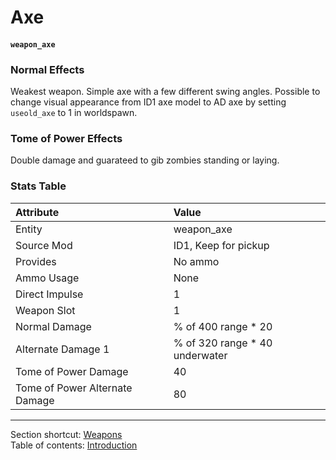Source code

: # Axe

#### `weapon_axe`

### Normal Effects
Weakest weapon. Simple axe with a few different swing angles. Possible to
change visual appearance from ID1 axe model to AD axe by setting `useold_axe`
to 1 in worldspawn.

### Tome of Power Effects
Double damage and guarateed to gib zombies standing or laying.

### Stats Table

|Attribute                     |Value                          |
|:-----------------------------|:------------------------------|
|Entity                        |weapon_axe                     |
|Source Mod                    |ID1, Keep for pickup           |
|Provides                      |No ammo                        |
|Ammo Usage                    |None                           |
|Direct Impulse                |1                              |
|Weapon Slot                   |1                              |
|Normal Damage                 |% of 400 range * 20            |
|Alternate Damage 1            |% of 320 range * 40 underwater |
|Tome of Power Damage          |40                             |
|Tome of Power Alternate Damage|80                             |


-------------------------------------------------------------------------------
Section shortcut: [Weapons](3.0-Weapons.md)
<br />
Table of contents: [Introduction](1.0-Introduction.md)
● ● ● ● ● ● ●
[Job] Reproduce the data above character for character, leaving out the picture.

[Response area]
Source code

: # Axe

#### `weapon_axe`

### Normal Effects
Weakest weapon. Simple axe with a few different swing angles. Possible to
change visual appearance from ID1 axe model to AD axe by setting `useold_axe`
to 1 in worldspawn.

### Tome of Power Effects
Double damage and guarateed to gib zombies standing or laying.

### Stats Table

|Attribute                     |Value                          |
|:-----------------------------|:------------------------------|
|Entity                        |weapon_axe                     |
|Source Mod                    |ID1, Keep for pickup           |
|Provides                      |No ammo                        |
|Ammo Usage                    |None                           |
|Direct Impulse                |1                              |
|Weapon Slot                   |1                              |
|Normal Damage                 |% of 400 range * 20            |
|Alternate Damage 1            |% of 320 range * 40 underwater |
|Tome of Power Damage          |40                             |
|Tome of Power Alternate Damage|80                             |


-------------------------------------------------------------------------------
Section shortcut: [Weapons](3.0-Weapons.md)
<br />
Table of contents: [Introduction](1.0-Introduction.md)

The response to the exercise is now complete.